• **Requirement A**:
Answer these questions from the jet shapes text below, one line per answer, marked as the questions are:
(i) Which program supplies the tree level matrix elements that the authors use?
(ii) What does the abbreviation MLLA stand for?
(iii) In the final-state emission probability, what does $z$ represent?

═════ Page text ═════

As we have mentioned several times already, the NLO matrix elements for
the jet cross section determine the jet shape at LO.  However, it is
important to note that in taking the ratio in Eq.~(\ref{psix}), both
parts should be evaluated to the same order (LO in this case).  If the
denominator is mistakenly evaluated to NLO, one gets artificially large
renormalization scale dependence.  Compare
\begin{equation}
  \label{wrong}
  \mu^2\frac{d}{d\mu^2} \; \frac{A_0\as^3(\mu)}
  {B_0\as^2(\mu)+B_1\as^3(\mu)+2\beta_0B_0\as^3(\mu)\log\mu^2/E_T^2}
  = -3\beta_0\frac{A_0}{B_0}\as^2(\mu)+{\cal{O}}(\as^3),
\end{equation}
with the correct LO result,
\begin{equation}
  \label{right}
  \mu^2\frac{d}{d\mu^2} \; \frac{A_0\as^3(\mu)}
  {B_0\as^2(\mu)}
  = -\beta_0\frac{A_0}{B_0}\as^2(\mu)+{\cal{O}}(\as^3).
\end{equation}
This mistake was made in a recent paper on jet shapes[\ref{GGK3}], which
we discuss in more detail in a later section.

We can avoid having to use the virtual matrix elements at all, by noting
that they only contribute to $\psi(r;R)$ at exactly $r=0$.  Thus we
can calculate $\psi(r;R)$ for all $r>0$ from the tree level matrix
elements and then get the contribution at $r=0$ from the fact that it
must integrate to 1, i.e.
\begin{equation}
  \psi(r;R) = \delta(r) +
  \Bigl( \psi_{\mathrm{tree\;level}}(r;R) \Bigr)_+,
\end{equation}
where $f(r;R)_+$ is a distribution defined in terms of the function
$f(r;R)$ by $f(r;R)_+=f(r;R)$ for $r>0$ and $\int_0^Rf(r;R)_+dr=0$.
We do not therefore need a full NLO Monte Carlo program like
JETRAD[\ref{GGK1}], but instead use the tree level matrix elements from
NJETS[\ref{K}] with our own phase space generation, adapted to be
efficient for jet shapes.

It is also useful to have an analytical approximation to the matrix
elements to work with.  This can be done using the modified leading
logarithmic approximation (MLLA), in which we have contributions from
soft and/or collinear final-state emission, and soft initial-state
emission.

The probability of final-state emission from a parton of type $a$ is
given by
\begin{equation}
  dP_a = \frac12\sum_b \frac{\as}{2\pi} \, \frac{d\rho^2}{\rho^2} \,
  \frac{d\varphi}{2\pi} \, dz \, P_{a\to bc}(z),
\end{equation}
where $\varphi$ is an azimuth around the jet axis, which we always
integrate out from now on, $z$ is the fraction of $a$'s energy carried
by $b$, and $\rho$ is the opening angle between the partons.  The phase
space limits come from the requirements that both
partons be within $R$ of the jet axis, and the opening angle be less
than $\Rsep R$.  Thus we have
\begin{equation}
  \psi_a(r) = \sum_b \frac{\as}{2\pi} \, \frac2r \int_0^{1-Z} dz \,
  z\,P_{a\to bc}(z),
\end{equation}
where
\begin{equation}
  Z=\left\{ \begin{array}{ll}
      \frac r{r+R}     & \mbox{if $r<(\Rsep-1)R$,} \\
      \frac r{\Rsep R} & \mbox{if $r>(\Rsep-1)R$}
    \end{array} \right..

═════ Records supplied ═════

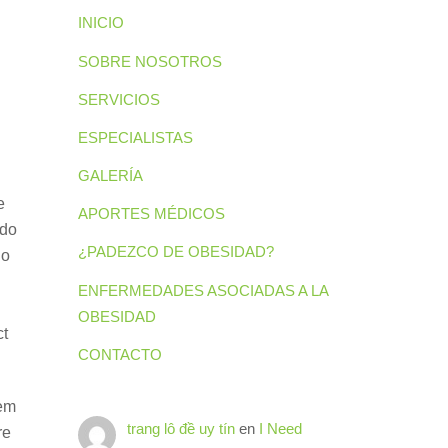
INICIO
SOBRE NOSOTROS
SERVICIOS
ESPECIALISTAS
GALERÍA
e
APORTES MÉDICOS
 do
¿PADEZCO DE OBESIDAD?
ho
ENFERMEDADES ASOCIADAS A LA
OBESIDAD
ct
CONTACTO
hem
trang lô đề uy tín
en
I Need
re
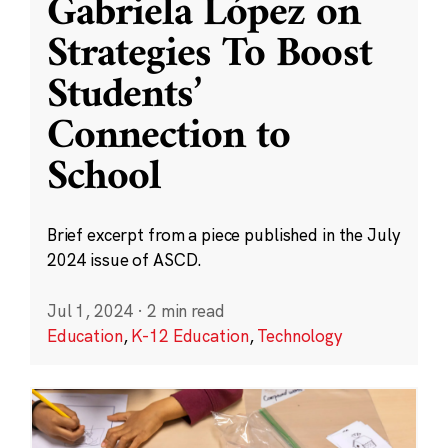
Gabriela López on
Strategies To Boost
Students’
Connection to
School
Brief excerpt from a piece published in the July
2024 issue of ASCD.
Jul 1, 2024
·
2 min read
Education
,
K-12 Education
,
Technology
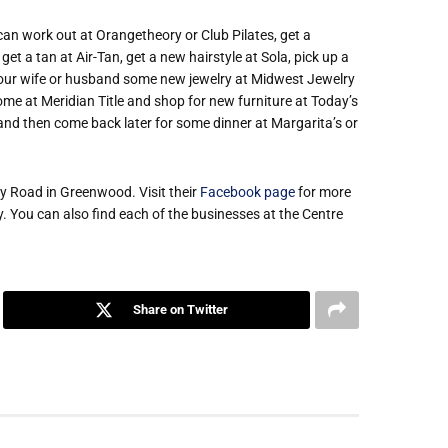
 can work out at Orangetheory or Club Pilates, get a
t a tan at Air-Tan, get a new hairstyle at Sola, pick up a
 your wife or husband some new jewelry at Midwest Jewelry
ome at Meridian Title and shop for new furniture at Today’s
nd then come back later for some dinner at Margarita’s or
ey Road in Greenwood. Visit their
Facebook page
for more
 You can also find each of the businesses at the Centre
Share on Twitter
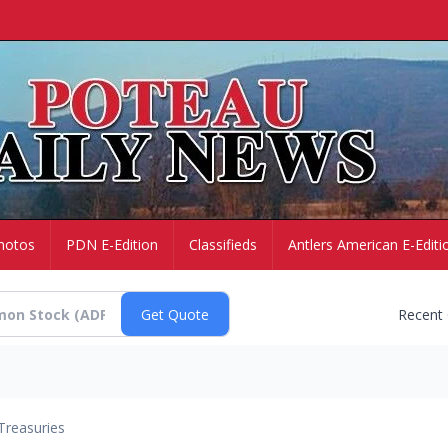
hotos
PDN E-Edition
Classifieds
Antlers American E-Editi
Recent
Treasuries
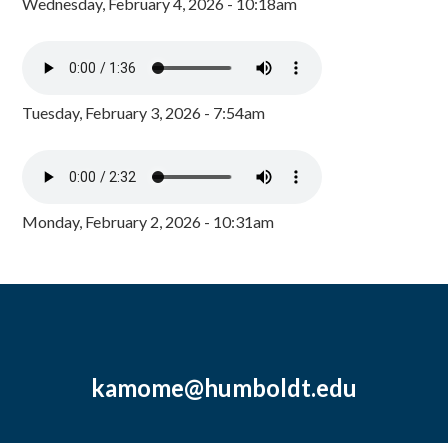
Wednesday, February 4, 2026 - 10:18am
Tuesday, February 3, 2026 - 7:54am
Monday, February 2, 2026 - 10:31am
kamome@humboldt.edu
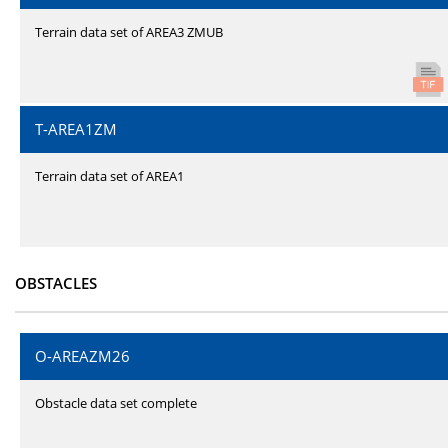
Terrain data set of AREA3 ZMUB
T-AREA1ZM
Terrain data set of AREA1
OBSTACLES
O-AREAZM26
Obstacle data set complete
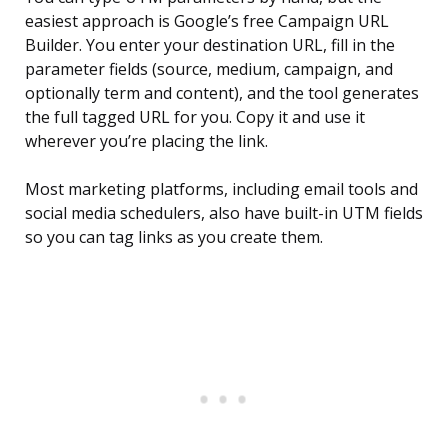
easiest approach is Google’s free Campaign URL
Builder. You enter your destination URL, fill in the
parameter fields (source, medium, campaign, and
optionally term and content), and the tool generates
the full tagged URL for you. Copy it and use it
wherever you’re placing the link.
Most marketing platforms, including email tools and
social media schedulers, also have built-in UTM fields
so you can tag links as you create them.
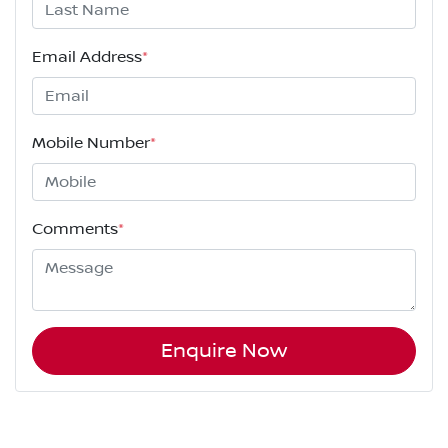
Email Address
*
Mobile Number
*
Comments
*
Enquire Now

═════

• **Requirement B**:
How many lines of the records above contain the string "data"? Case counts, and the reply should be the number alone.

• **Response box A**:
(i) NJETS
(ii) Modified leading logarithmic approximation
(iii) The fraction of $a$'s energy carried by $b$

• **Response box B**:
3